If Bob wants to transfer the coin to Carol, he follows the same procedure, declaring that he’s transferring the coin to Carol and encrypting the message with his private key. Carol can then use this chain of signatures—Alice’s signature transferring the coin to Bob, and Bob’s signature transferring the coin to Carol—as proof that she now owns the coin.
Notice that none of this requires an official third party to authorize or authenticate the transactions. Alice, Bob, and Carol can generate their own public-private key pairs without help from third parties. Anyone who knows Alice’s and Bob’s public keys can independently verify that the chain of signatures is cryptographically valid. Digital signatures—combined with a few innovations we’ll discuss later—let people engage in banking without needing a bank.
How bitcoin transactions work
The generic digital cash scheme I described in the previous section is very close to how real bitcoin payments work. Here’s a simplified diagram of what real bitcoin transactions look like:
A bitcoin transaction contains a list of inputs and outputs. Each output has a public key associated with it. For a later transaction to spend those coins, it needs an input with a matching digital signature. Bitcoin uses elliptic curve cryptography for digital signatures.
For example, suppose you own the private key corresponding to Public Key D in the diagram above. Someone wants to send you 2.5 bitcoins. The person will create a transaction like Transaction 3, with 2.5 bitcoins going to you—the owner of Public Key D.
When you’re ready to spend those bitcoins, you create a new transaction like Transaction 4. You list Transaction 3, output 1 as a source of the funds (outputs are zero-indexed, so output 1 is the second output). You use your private key to generate Signature D, a signature that can be verified with Public Key D. These 2.5 bitcoins are then split up between two new outputs: 2 bitcoins for Public Key E and 0.5 bitcoins for Public Key F. Now they can only be spent by the owners of the corresponding private keys.
A transaction can have multiple inputs, and it must spend all of the bitcoins from the corresponding outputs of earlier transactions. If a transaction outputs fewer bitcoins than it takes in, the difference is treated as a transaction fee collected by the bitcoin miner who processed the transaction (more details on this later).
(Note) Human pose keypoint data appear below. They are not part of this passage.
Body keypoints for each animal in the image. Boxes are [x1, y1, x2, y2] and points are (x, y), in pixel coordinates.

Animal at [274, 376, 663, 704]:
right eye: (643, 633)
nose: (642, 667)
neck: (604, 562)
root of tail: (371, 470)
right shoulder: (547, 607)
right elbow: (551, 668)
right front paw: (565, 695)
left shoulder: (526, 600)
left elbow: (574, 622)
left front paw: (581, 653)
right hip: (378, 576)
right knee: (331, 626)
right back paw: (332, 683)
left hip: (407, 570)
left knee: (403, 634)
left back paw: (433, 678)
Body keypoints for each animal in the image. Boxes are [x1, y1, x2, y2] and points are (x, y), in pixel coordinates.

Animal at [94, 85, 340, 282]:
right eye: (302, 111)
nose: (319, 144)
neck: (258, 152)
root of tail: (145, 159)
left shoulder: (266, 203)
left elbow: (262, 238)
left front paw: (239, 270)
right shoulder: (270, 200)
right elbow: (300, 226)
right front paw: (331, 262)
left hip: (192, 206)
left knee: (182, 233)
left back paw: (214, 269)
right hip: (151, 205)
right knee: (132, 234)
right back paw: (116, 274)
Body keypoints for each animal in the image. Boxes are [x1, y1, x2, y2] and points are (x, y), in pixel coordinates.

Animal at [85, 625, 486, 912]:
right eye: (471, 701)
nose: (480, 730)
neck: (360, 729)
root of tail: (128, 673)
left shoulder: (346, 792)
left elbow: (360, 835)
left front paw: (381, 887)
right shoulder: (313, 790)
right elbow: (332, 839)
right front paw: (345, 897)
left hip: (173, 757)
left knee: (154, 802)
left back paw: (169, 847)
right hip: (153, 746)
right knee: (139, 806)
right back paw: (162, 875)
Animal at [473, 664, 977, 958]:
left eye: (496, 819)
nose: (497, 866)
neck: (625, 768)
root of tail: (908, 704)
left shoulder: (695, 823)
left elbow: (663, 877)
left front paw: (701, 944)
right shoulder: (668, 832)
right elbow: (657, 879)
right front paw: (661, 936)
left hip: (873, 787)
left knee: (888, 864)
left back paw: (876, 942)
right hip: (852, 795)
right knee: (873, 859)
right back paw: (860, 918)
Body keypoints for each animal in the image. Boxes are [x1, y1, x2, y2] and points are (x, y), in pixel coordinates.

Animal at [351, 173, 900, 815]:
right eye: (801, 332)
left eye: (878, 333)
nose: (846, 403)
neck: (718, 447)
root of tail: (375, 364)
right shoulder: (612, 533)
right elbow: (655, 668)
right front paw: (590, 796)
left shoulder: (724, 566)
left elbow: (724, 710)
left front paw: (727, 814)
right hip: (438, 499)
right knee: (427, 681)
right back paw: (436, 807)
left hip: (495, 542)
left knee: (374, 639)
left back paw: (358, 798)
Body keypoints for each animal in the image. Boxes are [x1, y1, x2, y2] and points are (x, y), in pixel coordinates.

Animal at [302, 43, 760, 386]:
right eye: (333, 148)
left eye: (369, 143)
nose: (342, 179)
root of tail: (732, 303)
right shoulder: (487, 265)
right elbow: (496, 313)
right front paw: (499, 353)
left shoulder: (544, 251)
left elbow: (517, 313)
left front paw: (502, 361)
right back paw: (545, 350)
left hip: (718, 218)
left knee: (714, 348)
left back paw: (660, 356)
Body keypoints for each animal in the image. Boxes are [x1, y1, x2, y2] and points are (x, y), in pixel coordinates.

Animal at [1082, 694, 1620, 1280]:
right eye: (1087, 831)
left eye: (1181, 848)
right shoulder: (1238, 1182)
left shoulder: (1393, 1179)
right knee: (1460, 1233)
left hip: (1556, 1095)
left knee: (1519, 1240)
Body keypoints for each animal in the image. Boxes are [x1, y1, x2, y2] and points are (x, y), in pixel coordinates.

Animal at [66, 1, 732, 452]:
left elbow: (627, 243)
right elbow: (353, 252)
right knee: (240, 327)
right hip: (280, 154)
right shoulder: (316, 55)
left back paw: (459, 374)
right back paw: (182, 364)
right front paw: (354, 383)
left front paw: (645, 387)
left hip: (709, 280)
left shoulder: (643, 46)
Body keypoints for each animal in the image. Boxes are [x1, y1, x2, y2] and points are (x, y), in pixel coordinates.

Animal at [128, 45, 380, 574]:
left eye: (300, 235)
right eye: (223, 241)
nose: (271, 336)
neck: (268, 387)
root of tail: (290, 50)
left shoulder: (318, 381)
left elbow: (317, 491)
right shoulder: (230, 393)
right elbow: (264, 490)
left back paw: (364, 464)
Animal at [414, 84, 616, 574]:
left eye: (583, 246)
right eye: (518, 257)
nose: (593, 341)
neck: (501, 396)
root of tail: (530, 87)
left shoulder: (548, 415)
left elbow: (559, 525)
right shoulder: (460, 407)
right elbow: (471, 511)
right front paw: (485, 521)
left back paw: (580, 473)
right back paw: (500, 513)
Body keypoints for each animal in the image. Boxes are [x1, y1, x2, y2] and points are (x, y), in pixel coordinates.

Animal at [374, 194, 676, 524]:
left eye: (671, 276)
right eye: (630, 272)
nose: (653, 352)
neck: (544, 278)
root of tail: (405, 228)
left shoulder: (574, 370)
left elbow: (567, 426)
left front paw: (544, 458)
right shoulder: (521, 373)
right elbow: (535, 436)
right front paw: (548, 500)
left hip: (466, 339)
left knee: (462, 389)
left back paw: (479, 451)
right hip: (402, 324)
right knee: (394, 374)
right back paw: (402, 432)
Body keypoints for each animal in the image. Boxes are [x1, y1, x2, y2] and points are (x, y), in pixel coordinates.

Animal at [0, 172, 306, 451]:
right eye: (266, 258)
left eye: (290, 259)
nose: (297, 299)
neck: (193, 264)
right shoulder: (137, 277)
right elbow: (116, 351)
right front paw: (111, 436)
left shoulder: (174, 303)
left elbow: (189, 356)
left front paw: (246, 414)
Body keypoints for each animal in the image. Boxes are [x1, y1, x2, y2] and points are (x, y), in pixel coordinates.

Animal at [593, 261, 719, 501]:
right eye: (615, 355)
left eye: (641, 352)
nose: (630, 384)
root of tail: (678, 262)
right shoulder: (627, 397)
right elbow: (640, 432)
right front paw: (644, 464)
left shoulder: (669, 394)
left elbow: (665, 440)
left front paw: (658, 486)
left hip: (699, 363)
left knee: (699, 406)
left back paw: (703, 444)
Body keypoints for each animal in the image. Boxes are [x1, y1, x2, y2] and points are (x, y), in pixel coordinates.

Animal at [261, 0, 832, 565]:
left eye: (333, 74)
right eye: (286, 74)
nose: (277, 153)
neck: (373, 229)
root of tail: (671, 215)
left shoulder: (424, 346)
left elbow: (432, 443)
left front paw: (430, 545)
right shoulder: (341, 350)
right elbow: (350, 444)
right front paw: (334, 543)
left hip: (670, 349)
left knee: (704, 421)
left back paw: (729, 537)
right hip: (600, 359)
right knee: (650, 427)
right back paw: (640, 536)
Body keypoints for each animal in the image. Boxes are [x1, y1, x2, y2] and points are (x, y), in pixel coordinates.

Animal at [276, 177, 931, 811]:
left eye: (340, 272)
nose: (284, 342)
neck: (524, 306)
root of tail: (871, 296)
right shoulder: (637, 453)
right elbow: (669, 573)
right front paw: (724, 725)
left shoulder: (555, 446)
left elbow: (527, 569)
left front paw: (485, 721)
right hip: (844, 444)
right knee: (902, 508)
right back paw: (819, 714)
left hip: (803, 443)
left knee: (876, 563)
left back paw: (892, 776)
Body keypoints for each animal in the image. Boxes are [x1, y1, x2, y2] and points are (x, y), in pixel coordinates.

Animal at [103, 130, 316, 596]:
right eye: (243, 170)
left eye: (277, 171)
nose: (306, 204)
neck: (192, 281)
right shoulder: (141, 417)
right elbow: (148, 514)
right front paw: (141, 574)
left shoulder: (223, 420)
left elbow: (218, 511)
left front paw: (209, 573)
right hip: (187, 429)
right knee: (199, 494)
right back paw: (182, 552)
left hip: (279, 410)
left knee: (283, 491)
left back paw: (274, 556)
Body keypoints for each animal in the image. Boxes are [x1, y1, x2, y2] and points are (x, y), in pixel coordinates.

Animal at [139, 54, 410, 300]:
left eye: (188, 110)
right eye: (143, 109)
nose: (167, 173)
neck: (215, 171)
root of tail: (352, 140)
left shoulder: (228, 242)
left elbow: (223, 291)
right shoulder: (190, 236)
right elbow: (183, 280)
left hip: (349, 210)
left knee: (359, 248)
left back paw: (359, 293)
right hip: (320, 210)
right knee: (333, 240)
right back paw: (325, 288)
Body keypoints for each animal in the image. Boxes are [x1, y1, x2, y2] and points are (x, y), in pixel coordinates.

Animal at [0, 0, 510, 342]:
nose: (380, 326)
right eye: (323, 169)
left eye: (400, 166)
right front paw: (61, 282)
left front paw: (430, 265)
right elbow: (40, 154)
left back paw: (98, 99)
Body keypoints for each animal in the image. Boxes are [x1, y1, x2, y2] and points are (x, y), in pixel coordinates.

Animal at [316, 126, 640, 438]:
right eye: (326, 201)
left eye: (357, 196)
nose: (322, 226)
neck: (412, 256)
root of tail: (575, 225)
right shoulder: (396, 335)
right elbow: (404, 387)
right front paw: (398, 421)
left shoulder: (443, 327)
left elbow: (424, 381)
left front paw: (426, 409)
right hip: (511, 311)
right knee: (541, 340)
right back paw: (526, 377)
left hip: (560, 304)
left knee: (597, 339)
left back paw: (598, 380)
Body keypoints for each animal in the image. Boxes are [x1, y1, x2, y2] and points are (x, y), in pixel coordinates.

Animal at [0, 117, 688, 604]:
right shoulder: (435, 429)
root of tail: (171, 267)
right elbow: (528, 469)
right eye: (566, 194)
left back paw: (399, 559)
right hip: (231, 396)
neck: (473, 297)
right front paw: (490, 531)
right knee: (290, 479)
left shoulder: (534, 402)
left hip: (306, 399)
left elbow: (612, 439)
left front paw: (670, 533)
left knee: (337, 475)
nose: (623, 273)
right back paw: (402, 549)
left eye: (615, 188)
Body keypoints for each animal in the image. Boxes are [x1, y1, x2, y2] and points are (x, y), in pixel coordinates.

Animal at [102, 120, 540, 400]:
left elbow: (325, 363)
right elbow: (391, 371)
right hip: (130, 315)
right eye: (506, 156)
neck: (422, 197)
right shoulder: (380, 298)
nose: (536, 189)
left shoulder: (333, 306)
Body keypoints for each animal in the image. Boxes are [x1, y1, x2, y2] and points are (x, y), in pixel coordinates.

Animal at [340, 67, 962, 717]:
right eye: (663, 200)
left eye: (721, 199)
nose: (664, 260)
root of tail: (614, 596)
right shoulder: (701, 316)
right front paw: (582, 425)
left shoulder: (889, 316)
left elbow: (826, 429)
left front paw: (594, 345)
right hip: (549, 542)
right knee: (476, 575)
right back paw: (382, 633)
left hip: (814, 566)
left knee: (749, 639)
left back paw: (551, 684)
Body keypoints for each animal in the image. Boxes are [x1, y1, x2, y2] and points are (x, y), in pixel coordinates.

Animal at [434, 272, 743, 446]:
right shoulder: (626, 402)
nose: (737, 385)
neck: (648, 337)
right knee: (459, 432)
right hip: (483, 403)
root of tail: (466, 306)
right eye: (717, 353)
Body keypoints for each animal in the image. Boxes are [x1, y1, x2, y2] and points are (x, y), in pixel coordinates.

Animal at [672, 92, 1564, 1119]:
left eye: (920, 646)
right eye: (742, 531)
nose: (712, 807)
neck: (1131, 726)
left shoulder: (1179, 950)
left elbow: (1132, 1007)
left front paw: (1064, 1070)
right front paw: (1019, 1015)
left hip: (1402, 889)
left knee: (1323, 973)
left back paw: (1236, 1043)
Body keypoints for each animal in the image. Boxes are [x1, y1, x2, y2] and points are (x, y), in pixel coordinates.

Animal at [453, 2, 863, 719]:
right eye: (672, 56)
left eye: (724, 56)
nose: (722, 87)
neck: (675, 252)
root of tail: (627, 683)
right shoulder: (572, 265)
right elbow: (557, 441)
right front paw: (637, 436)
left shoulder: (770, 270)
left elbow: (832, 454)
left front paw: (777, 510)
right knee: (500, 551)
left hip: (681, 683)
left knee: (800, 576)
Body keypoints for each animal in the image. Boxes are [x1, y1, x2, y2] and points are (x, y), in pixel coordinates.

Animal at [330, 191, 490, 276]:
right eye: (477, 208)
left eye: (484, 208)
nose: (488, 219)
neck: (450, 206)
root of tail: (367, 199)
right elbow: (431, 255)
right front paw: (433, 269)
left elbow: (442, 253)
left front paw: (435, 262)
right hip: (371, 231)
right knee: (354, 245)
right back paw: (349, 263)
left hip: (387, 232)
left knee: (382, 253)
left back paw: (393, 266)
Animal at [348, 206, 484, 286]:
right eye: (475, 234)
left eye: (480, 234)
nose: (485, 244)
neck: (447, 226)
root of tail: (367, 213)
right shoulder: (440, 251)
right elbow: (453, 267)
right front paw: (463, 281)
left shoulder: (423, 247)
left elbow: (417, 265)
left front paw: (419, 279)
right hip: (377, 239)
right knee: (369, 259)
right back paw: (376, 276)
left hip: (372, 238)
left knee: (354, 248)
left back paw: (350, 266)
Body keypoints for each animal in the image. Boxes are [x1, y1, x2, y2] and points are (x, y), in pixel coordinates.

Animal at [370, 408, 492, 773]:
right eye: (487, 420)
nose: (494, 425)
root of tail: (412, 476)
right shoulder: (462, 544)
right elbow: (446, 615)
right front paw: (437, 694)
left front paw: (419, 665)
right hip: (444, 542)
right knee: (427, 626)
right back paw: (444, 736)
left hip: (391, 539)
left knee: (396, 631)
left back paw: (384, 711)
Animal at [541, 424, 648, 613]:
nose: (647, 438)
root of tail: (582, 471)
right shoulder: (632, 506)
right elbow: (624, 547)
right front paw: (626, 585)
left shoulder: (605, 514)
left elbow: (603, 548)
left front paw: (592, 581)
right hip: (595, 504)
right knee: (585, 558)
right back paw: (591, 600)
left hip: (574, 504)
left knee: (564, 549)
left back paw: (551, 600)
On the bitcoin network, the addresses people use to send each other bitcoins are derived from public keys like Public Key D. The exact details of bitcoin’s address format are complicated and have changed over time, but you can think of a bitcoin address as a hash (a short, seemingly random string of bits that serves as a cryptographic fingerprint) of a public key. Bitcoin addresses are encoded in a custom format called Base58Check that minimizes the risk of mistyping. A typical bitcoin address is “18ZqxfuymzK98G7nj6C6YSx3NJ1MaWj6oN.”
A real-world transaction looks like this:
This transaction took 6.07 bitcoins from one input address and split it between two output addresses. One output address got a bit more than 5 bitcoins, while the other got slightly less than 1 bitcoin. Most likely, one of those output addresses belongs to the sender—sending “change” back to themselves—while the other belongs to a third-party recipient.
Of course, real bitcoin transactions can be more complex than the simple examples I’ve shown so far. Probably the most important feature not illustrated above is that in place of a public key, an output can have a verification script written in a simple bitcoin-specific scripting language. To spend that output, a subsequent transaction must have parameters that allow the script to evaluate to true.
This allows the bitcoin network to enforce arbitrarily complex conditions governing how the money can be spent. For example, a script could require three different signatures held by different people and also require that the money not be spent prior to some future date. Unlike Ethereum, bitcoin’s scripting language doesn’t support loops, so scripts are guaranteed to complete in a short amount of time.